Through sophisticated reasoning, the CA has achieved a result which is fair in the minds of the coterie of employment lawyers, and which will be of practical service to many litigants (be they workers, employers, or those giving or receiving goods and services) by ending legal uncertainty. Is it right, however, for a court to respond to a statutory provision which has no satisfactory meaning by implying into the statute words which make conduct unlawful? The CA did not hold that sub-section 108(7) must be deleted as meaningless, but left it to “some other court” to “cudgel its brains about what real effect, if any, it has”. In spite of its hesitation to delete the sub-section, the CA felt confident in asserting that, whatever it might mean, the sub-section was definitely inconsistent with post-termination victimisation being permitted.

It seems to me that the CA has turned a statutory provision, which is, at best, meaningless, and is, at worst, ambiguous and inconsistent with the UK’s equality obligations under EU law, into a provision which renders conduct unlawful. Can the position really be said to be analogous to Inco? The Equality Act 2010 separated out harassment and victimisation into different claims, after decades of being aspects of discrimination. In my view, the difficulty is that, whilst the draftsman clearly drafted poorly, exactly what he was up to in terms of tinkering with the law on discrimination, harassment and victimisation and how they should interrelate, remains very unclear, yet, I feel sure that he was up to something.

Our clever judges know how to achieve the result which right-minded employment lawyers desire, through the deployment of deft judicial reasoning, but is it right to develop principles of judicial interpretation which permit a statutory provision to mean that conduct which is stated to be lawful is held to be unlawful?

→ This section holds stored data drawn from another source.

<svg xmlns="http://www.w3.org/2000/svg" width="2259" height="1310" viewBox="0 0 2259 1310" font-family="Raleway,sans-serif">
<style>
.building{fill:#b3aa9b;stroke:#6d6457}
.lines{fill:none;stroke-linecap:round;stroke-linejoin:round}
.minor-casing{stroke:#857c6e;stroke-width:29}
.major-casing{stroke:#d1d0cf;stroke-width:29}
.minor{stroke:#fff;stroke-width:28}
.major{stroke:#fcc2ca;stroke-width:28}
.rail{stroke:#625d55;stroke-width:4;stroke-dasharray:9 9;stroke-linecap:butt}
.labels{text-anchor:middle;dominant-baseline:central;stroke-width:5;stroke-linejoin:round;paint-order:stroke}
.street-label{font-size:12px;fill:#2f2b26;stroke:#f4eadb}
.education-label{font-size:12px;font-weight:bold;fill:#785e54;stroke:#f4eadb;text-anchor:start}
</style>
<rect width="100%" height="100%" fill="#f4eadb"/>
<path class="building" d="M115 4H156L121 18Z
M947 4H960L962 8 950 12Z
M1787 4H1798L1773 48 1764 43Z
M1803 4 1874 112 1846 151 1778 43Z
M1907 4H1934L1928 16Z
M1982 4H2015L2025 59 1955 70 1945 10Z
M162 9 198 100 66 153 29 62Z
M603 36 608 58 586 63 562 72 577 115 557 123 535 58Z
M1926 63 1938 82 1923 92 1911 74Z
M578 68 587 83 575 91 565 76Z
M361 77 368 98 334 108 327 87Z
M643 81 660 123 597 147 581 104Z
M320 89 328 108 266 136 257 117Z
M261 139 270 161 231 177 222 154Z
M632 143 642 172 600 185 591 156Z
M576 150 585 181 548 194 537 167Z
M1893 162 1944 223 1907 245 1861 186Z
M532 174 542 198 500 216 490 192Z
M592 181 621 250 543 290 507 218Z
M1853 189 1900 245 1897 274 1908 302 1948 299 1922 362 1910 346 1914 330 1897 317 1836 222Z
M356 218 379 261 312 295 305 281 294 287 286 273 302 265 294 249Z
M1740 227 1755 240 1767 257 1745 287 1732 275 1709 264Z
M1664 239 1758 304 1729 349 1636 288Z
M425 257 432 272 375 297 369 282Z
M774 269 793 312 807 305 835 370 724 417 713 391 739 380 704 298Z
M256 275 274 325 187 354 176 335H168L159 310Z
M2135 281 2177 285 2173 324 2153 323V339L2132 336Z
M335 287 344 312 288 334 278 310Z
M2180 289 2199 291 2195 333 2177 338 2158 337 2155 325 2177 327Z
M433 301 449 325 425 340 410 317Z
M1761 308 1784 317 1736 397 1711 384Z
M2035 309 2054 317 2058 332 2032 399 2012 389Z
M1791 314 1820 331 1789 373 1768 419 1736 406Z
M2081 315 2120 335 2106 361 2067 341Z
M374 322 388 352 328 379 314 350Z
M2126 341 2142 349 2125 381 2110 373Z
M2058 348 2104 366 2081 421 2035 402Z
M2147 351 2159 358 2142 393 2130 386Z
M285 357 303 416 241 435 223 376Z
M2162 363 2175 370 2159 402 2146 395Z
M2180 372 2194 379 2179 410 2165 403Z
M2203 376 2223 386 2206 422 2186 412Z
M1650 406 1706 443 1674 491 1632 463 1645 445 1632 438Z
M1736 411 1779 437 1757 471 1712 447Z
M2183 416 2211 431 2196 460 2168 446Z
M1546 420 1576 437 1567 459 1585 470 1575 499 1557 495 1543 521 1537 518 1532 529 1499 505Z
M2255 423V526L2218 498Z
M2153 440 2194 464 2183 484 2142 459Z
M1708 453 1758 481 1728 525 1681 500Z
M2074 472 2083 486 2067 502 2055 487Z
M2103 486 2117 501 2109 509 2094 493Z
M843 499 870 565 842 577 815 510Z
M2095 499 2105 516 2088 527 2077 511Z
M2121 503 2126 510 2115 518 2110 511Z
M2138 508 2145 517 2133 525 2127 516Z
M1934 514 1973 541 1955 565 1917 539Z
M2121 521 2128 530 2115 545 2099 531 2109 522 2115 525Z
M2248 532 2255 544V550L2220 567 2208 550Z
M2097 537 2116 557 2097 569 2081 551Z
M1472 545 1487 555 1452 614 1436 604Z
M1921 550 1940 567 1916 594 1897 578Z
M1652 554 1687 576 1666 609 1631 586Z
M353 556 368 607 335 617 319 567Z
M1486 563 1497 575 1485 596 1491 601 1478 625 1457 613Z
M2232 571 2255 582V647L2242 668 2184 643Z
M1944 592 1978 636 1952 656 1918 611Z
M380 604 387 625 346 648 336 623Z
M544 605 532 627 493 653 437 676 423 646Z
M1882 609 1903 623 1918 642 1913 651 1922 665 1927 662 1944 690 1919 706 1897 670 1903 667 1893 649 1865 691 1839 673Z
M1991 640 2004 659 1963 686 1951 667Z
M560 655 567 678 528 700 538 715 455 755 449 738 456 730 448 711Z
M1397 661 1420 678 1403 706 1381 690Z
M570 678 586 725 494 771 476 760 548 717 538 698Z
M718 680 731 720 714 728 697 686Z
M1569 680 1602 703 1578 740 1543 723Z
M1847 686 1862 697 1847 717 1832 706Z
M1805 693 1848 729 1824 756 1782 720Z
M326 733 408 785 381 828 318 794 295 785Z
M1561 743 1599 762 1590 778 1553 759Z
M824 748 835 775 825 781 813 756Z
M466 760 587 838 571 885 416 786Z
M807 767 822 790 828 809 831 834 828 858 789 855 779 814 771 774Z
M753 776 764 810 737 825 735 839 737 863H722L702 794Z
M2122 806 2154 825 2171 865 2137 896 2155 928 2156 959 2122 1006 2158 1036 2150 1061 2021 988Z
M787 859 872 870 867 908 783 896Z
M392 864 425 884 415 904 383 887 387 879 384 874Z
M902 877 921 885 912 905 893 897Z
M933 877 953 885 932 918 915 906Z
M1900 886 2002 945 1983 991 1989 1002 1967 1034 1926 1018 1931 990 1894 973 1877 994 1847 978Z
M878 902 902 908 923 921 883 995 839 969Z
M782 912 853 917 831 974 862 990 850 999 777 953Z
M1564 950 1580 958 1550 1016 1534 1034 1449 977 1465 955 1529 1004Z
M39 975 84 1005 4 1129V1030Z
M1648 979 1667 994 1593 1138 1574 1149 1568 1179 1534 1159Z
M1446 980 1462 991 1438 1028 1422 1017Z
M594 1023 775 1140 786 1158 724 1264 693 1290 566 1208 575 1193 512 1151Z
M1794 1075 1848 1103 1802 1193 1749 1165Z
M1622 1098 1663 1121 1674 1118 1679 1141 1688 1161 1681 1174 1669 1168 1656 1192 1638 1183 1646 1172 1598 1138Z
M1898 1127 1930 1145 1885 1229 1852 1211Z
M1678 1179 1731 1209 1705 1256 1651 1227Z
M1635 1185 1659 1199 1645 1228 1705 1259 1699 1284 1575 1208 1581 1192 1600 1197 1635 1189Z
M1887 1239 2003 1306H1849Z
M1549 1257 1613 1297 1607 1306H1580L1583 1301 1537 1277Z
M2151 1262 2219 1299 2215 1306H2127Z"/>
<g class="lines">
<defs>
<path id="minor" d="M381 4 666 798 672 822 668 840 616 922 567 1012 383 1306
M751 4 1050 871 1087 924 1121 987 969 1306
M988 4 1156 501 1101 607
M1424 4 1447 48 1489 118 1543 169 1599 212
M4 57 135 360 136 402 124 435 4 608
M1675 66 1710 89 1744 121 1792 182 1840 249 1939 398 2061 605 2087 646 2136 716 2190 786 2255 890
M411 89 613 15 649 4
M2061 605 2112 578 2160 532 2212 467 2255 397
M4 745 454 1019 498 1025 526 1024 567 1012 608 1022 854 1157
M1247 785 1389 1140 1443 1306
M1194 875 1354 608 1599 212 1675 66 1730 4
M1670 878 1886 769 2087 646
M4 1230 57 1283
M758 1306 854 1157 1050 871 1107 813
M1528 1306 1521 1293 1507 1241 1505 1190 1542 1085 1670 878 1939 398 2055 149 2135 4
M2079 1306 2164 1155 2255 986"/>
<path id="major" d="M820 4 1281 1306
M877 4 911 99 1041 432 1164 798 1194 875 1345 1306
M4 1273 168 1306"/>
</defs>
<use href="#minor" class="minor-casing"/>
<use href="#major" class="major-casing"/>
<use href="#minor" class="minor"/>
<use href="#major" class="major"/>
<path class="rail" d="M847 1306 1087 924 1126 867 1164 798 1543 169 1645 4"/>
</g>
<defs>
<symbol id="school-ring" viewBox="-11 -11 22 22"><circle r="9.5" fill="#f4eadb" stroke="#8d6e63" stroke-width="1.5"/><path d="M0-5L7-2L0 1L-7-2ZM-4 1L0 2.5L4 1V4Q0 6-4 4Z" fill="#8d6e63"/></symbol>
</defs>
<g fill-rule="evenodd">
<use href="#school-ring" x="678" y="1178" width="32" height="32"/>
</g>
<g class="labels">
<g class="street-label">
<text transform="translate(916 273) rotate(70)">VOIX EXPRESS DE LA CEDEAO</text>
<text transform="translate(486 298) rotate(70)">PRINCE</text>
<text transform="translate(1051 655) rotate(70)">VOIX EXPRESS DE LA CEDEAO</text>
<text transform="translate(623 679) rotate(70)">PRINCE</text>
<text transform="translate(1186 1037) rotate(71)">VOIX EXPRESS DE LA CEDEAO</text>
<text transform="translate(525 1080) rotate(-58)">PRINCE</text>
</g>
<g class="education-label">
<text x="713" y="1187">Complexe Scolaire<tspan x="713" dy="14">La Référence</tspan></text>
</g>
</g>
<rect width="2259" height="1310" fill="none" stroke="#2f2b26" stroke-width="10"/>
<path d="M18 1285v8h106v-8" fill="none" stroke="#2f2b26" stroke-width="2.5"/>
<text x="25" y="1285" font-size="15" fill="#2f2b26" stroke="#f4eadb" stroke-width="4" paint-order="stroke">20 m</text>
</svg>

Access to justice in general is a matter of acute concern to barristers right now. Within the field of employment law, the introduction of ET fees is having a profound effect on discrimination litigation, a part of the legal system which is intended to protect the most marginalised and disadvantaged groups of workers. Is it idealistic and unrealistic for me to long for judicial reasoning which makes sense to those outside the inner circle of employment lawyers, in regard to what the major discrimination statute means? Does the type of judicial reasoning which the CA has deployed in Jessemy v Rowstock Ltd give discrimination law a bad name?